Storage and Connectivity

Node Description
remote S3, Azure Blob, GCS
db_mysql MySQL database
index_search Elasticsearch, OpenSearch

The core module provides built-in connectors for OneDrive, SharePoint, Google Drive, Outlook, Confluence, Jira, Slack, SMB, and filesystem sources. These are configured via pipeline JSON rather than as standalone nodes.

Pipeline Utilities

Node Description
question Question routing
response Response formatting (text, documents, answers, audio, image, video, table, classifications)
prompt Prompt construction
webhook Webhook integration (chat, dropper, ADS)
autopipe Automatic pipeline routing
dictionary Dictionary lookups
text_output Text output
local_text_output Local text file output

Internal

Node Description
llm_base Compatibility wrapper; canonical base is ai.common.llm_base.LLMBase
library Shared library utilities
core Core services (cloud connectors, parsing, etc.)

Adding a New Node

  1. Create a directory in nodes/src/nodes/<node_name>/

  2. Implement the required interfaces:

    # nodes/src/nodes/my_node/__init__.py
    from .my_node import MyNode
    from .IInstance import IInstance
    from .IGlobal import IGlobal
    
    # nodes/src/nodes/my_node/my_node.py
    class MyNode:
        def __init__(self, config):
            self.config = config
    
        def process(self, input_data):
            # Process data
            output_data = input_data
            return output_data
  3. Add services.json for the node definition.

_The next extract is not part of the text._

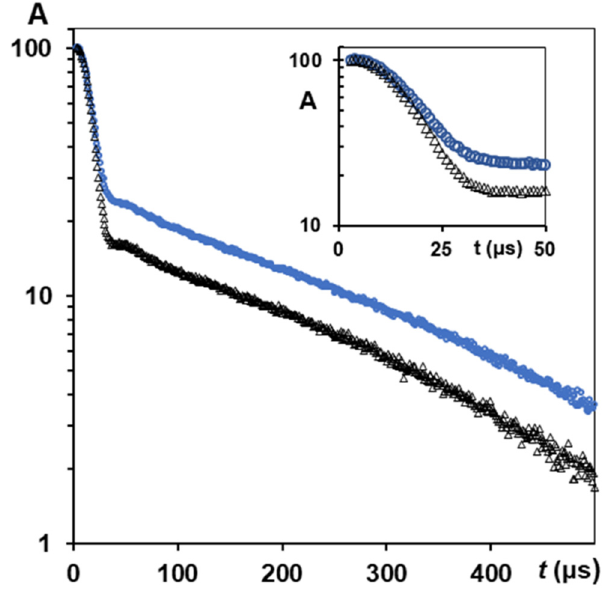
Table 5. This presents the T 2 data (0° and 90° orientations, HL = 0.084) for silks B.mori (untreated) and for silk fibres measured after the application of mechanical loading. In silk fibres oriented at 90° to static magnetic field B 0 , the value T 2e90 = 267 µs (after tensile loading) exceeded T 2e90 = 212.5 µs (untreated silk fibres) by 1.25 times, whereas, for 0° ori- entation, the increase in T 2e0 (effect of mechanical loading to silk fibres B.mori ) was 222/157.4 = 1.44.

  4. Drop the node icon SVG next to services.json and reference it by filename:

    {
      "icon": "my_node.svg",
      ...
    }

    The build pipeline auto-discovers every nodes/src/nodes/<node>/*.svg — no central registry to update. It also inspects each SVG and:

    • If the SVG is monochrome (one distinct fill/stroke color), it auto-rewrites the color to currentColor so the icon inherits the active light/dark theme color. Author the SVG in whichever single color you like (commonly #000); the theme handles re-tinting.
    • If the SVG is multicolor (two or more distinct colors, a gradient, or a pattern), it passes through unchanged and renders in its authored colors. Use this for brand logos.

    No theme flag, no manifest list to maintain.

  5. Add requirements.txt for dependencies.

  6. Optionally add a test section to services.json for automated testing (see README-node-testing.md).


License

MIT License -- see LICENSE.